◆ **TASK OBJECTIVE**:
Each line from the one containing "260 277 2220" through the end of the entries below must be output exactly; no other line belongs.

◆ **EXERCISE DATA**:
= Beginning of Section =

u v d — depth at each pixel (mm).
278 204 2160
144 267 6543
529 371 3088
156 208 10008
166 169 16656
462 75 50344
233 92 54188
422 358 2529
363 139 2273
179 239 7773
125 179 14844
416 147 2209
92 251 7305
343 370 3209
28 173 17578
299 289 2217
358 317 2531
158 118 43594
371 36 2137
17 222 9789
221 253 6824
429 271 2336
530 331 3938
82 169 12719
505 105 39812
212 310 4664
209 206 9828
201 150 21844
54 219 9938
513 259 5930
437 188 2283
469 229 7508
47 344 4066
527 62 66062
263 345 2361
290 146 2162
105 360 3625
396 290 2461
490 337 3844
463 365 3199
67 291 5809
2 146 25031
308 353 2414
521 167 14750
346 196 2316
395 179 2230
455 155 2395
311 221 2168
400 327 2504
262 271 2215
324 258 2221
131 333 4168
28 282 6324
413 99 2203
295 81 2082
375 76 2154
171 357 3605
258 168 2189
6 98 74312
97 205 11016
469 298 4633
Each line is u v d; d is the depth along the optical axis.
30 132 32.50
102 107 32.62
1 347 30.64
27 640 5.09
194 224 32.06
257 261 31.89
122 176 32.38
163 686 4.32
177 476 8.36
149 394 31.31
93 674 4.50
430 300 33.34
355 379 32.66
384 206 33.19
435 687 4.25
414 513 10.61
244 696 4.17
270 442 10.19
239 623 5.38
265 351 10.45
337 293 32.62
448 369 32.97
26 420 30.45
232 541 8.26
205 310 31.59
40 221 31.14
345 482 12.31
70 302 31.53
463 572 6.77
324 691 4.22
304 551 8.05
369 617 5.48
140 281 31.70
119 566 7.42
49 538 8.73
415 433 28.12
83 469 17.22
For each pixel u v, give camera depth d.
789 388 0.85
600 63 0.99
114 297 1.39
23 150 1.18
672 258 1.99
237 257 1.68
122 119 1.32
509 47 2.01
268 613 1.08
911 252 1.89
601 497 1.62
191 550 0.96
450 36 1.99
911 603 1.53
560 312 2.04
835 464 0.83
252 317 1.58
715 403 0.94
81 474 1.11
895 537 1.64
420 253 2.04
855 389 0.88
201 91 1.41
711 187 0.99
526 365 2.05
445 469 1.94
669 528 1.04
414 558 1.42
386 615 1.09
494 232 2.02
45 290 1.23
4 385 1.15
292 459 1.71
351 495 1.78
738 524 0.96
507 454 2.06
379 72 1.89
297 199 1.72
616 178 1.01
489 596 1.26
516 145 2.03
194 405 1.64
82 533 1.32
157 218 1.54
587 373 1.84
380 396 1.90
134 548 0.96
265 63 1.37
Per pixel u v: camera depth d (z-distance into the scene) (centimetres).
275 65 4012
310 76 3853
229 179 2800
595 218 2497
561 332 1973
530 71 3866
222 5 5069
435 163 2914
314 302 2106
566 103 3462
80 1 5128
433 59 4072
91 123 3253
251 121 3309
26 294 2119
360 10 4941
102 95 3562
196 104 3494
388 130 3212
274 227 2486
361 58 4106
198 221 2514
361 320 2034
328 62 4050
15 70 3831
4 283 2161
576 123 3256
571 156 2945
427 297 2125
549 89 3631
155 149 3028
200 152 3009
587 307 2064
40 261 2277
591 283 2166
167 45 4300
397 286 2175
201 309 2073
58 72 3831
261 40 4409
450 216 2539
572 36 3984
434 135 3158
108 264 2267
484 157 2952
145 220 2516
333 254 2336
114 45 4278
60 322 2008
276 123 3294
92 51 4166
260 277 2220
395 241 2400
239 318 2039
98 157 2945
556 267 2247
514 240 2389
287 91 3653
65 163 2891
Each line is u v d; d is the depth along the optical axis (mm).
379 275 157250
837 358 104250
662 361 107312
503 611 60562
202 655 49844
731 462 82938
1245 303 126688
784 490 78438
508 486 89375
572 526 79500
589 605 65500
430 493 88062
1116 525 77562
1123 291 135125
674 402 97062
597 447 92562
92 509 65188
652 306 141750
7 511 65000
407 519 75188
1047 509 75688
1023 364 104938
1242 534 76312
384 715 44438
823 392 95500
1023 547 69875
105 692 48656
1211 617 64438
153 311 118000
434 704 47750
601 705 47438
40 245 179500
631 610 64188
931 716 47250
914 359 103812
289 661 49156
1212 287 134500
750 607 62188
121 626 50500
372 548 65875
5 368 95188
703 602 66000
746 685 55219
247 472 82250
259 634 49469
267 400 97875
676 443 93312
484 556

= End of Section =

◆ **WRITTEN SOLUTION**:
260 277 2220
395 241 2400
239 318 2039
98 157 2945
556 267 2247
514 240 2389
287 91 3653
65 163 2891
Each line is u v d; d is the depth along the optical axis (mm).
379 275 157250
837 358 104250
662 361 107312
503 611 60562
202 655 49844
731 462 82938
1245 303 126688
784 490 78438
508 486 89375
572 526 79500
589 605 65500
430 493 88062
1116 525 77562
1123 291 135125
674 402 97062
597 447 92562
92 509 65188
652 306 141750
7 511 65000
407 519 75188
1047 509 75688
1023 364 104938
1242 534 76312
384 715 44438
823 392 95500
1023 547 69875
105 692 48656
1211 617 64438
153 311 118000
434 704 47750
601 705 47438
40 245 179500
631 610 64188
931 716 47250
914 359 103812
289 661 49156
1212 287 134500
750 607 62188
121 626 50500
372 548 65875
5 368 95188
703 602 66000
746 685 55219
247 472 82250
259 634 49469
267 400 97875
676 443 93312
484 556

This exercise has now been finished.